結婚マネジメント(2)
「結婚は技術である」
そもそも、結婚はお互いの身勝手な妄想からスタートしている事実を認めることから始まります。なぜなら、男性も女性も、ほとんどの人が結婚直後から、自身が思い込んでいた結婚生活と現実が異なることに気づき始めるからです。
家庭内で自分がやることから、相手にやってもらうこと、お互いの距離感も含めて、その齟齬はたくさんあるはずです。どれだけお互いを知っているつもりでも、他人同士である限り、この食い違いは必ず起こります。
こうした思い込みや妄想を是正できないままだったら、遅かれ早かれ結婚生活は破たんしてしまいますが、これは相手選びを間違えたということではないのです。
結婚について回る後悔というのは、「相手選びの間違い」と思われますが、これは必ずしも正しくありません。もちろん、早々に離婚して新しい相手を探すほうがいい場合もありますが、ほとんどの後悔は相手への関わり方と関係しているからです。
最初からうまくいく結婚などは存在しません。自分と異なる考えや習慣を受け入れる余地があるか、相手との齟齬を自分の変化の原動力とできるかどうかが分かれ道です。最初から出自の違う男女が、お互いのベクトルを繰り返し合わせ続ける努力と工夫が必要なのです。元和田中学校校長の藤原和博氏の言葉を借りれば、それは「無限のベクトル合わせ」だといえます。
考えてもみてください。職場でも部下やチームをマネジメントするとき、自分のやり方を押し付けてうまくいくでしょうか。さまざまな個性を持ったメンバーの主張を頭ごなしに否定したり、過ちを正論によって指摘したところでうまくいくでしょうか。
時には言い方を工夫したり、相手のモチベーションを高めたり、自分が心を開いてはじめて相手を深く理解できるわけで、お互いが常に歩み寄らなければいけないのです。
自分にとっての正解が相手にとっての正解とは限りません。我を主張するだけではダメで、時に妥協も必要になります。

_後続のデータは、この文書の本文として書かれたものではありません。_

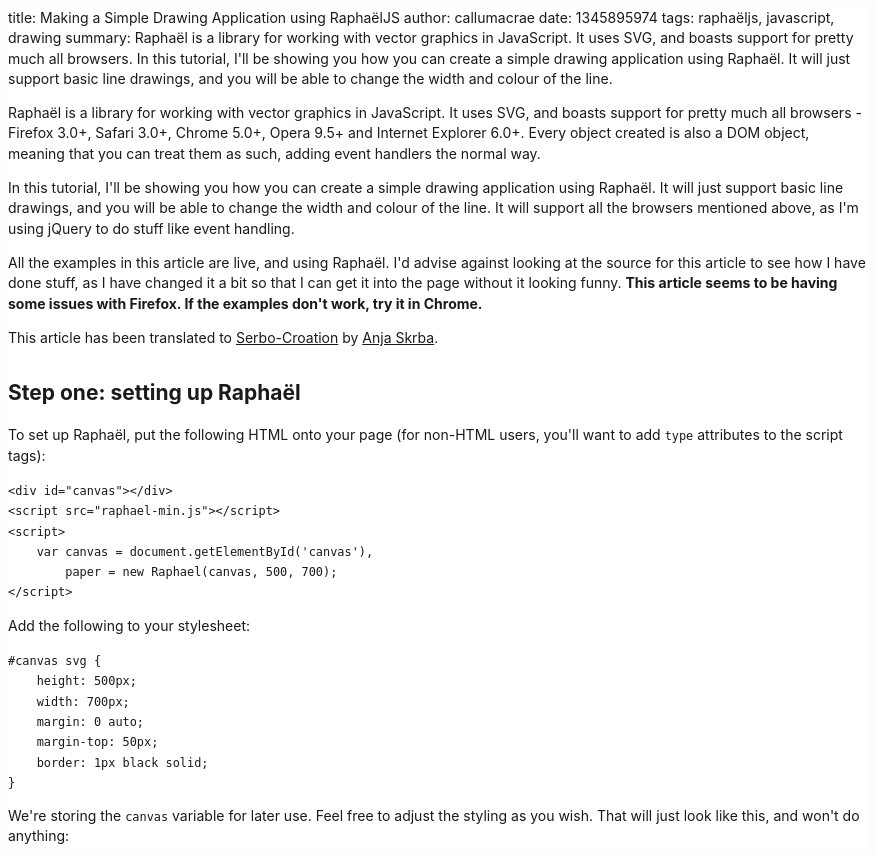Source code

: <info>
title: Making a Simple Drawing Application using RaphaëlJS
author: callumacrae
date: 1345895974
tags: raphaëljs, javascript, drawing
summary: Raphaël is a library for working with vector graphics in JavaScript. It uses SVG, and boasts support for pretty much all browsers. In this tutorial, I'll be showing you how you can create a simple drawing application using Raphaël. It will just support basic line drawings, and you will be able to change the width and colour of the line.
</info>


<link rel="stylesheet" href="{{ articleimages }}/style.css" />

Raphaël is a library for working with vector graphics in JavaScript. It uses SVG, and boasts support for pretty much all browsers - Firefox 3.0+, Safari 3.0+, Chrome 5.0+, Opera 9.5+ and Internet Explorer 6.0+. Every object created is also a DOM object, meaning that you can treat them as such, adding event handlers the normal way.

In this tutorial, I'll be showing you how you can create a simple drawing application using Raphaël. It will just support basic line drawings, and you will be able to change the width and colour of the line. It will support all the browsers mentioned above, as I'm using jQuery to do stuff like event handling.

All the examples in this article are live, and using Raphaël. I'd advise against looking at the source for this article to see how I have done stuff, as I have changed it a bit so that I can get it into the page without it looking funny. **This article seems to be having some issues with Firefox. If the examples don't work, try it in Chrome.**

This article has been translated to [Serbo-Croation](http://science.webhostinggeeks.com/aplikacija-za-crtanje) by [Anja Skrba](http://webhostinggeeks.com/).

## Step one: setting up Raphaël

To set up Raphaël, put the following HTML onto your page (for non-HTML users, you'll want to add `type` attributes to the script tags):

	<div id="canvas"></div>
	<script src="raphael-min.js"></script>
	<script>
		var canvas = document.getElementById('canvas'),
			paper = new Raphael(canvas, 500, 700);
	</script>

Add the following to your stylesheet:

	#canvas svg {
		height: 500px;
		width: 700px;
		margin: 0 auto;
		margin-top: 50px;
		border: 1px black solid;
	}

We're storing the `canvas` variable for later use. Feel free to adjust the styling as you wish. That will just look like this, and won't do anything:
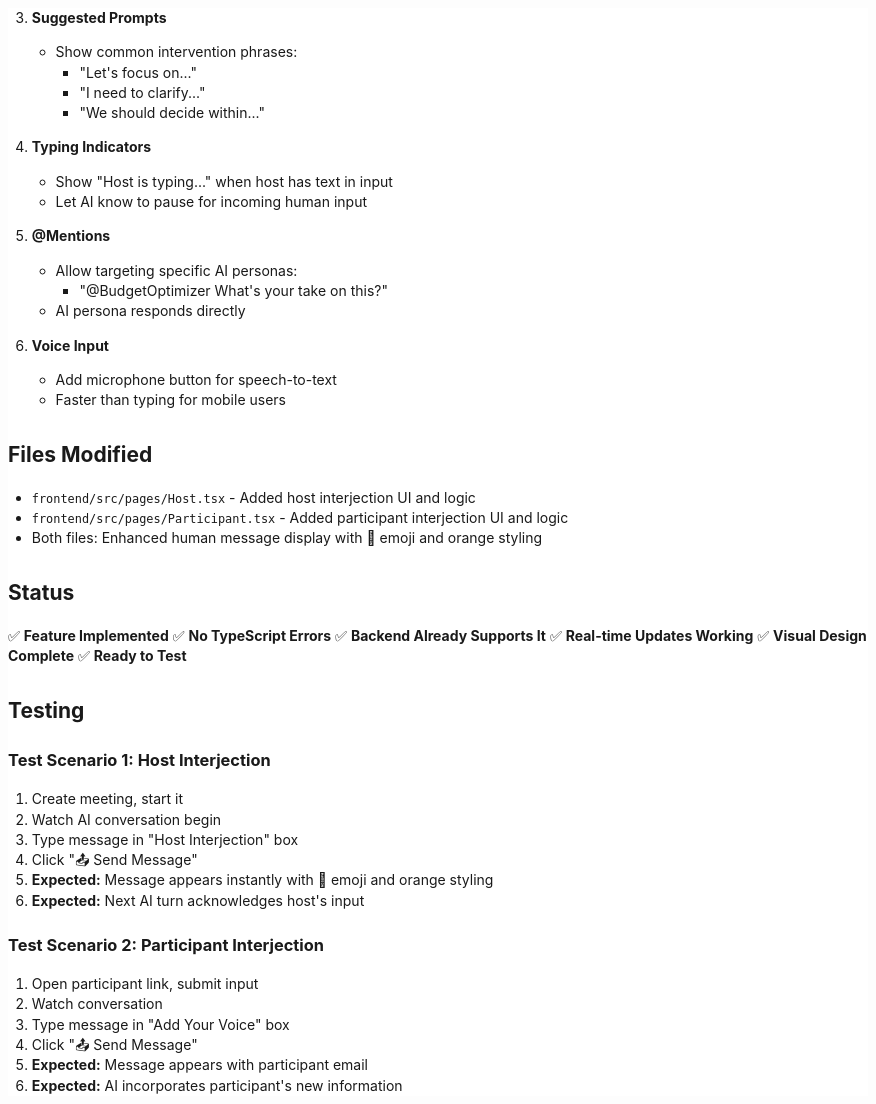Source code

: 3. **Suggested Prompts**
   - Show common intervention phrases:
     - "Let's focus on..."
     - "I need to clarify..."
     - "We should decide within..."

4. **Typing Indicators**
   - Show "Host is typing..." when host has text in input
   - Let AI know to pause for incoming human input

5. **@Mentions**
   - Allow targeting specific AI personas:
     - "@BudgetOptimizer What's your take on this?"
   - AI persona responds directly

6. **Voice Input**
   - Add microphone button for speech-to-text
   - Faster than typing for mobile users

## Files Modified
- `frontend/src/pages/Host.tsx` - Added host interjection UI and logic
- `frontend/src/pages/Participant.tsx` - Added participant interjection UI and logic
- Both files: Enhanced human message display with 👤 emoji and orange styling

## Status
✅ **Feature Implemented**
✅ **No TypeScript Errors**
✅ **Backend Already Supports It**
✅ **Real-time Updates Working**
✅ **Visual Design Complete**
✅ **Ready to Test**

## Testing

### Test Scenario 1: Host Interjection
1. Create meeting, start it
2. Watch AI conversation begin
3. Type message in "Host Interjection" box
4. Click "📤 Send Message"
5. **Expected:** Message appears instantly with 👤 emoji and orange styling
6. **Expected:** Next AI turn acknowledges host's input

### Test Scenario 2: Participant Interjection
1. Open participant link, submit input
2. Watch conversation
3. Type message in "Add Your Voice" box
4. Click "📤 Send Message"
5. **Expected:** Message appears with participant email
6. **Expected:** AI incorporates participant's new information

自分にとっての正解をぶつけ合う「正解主義」ではなく、自分の考えについても修正の余地を探りながら、お互いがすり合わせていく「修正主義」からスタートしなければいけないのです。
結婚もマネジメントです。仕事ではマネジメントの大変さを理解している人も、家庭のこととなると、とたんに相性や愛情の問題で片づけてしまいがちです。しかし、修正を無限に繰り返しながら、自らの手で幸せはつくっていかなければいけないのです。
ドイツの哲学者エーリッヒ・フロムは「愛は技術である」と言いました。愛は、相手と通じ合うための知識と努力によって叶えられるものなのです。
夫婦関係もまったく同じです。結婚とは技術であり、マネジメントの知識と努力によってしか、うまくいかないものなのです。「結婚は技術である」というのは、一万人に及ぶ先人たちの後悔から導き出された最大の教訓かもしれません。
「面倒」と言ってしまえばそれまでです。けれど、そこから学ぶことは無限にあります。自分に最大の負荷をかけることのできる千載一遇のチャンスでもあるのです。この機会に向き合うか、逃げるかが人生の分かれ道です。
後で結婚を後悔している諸先輩たちは、驚くくらい「あのとき、もっと真剣に向き合えばよかった」という後悔をしています。後から考えると、自分の未熟さがわかるものなのです。
他者と向き合うというのは、時に自分を否定することになるのでとても大変なことです。ですが、お互いが「修正主義」の立場を取らない限り、うまくいく結婚などはあり得ないのです。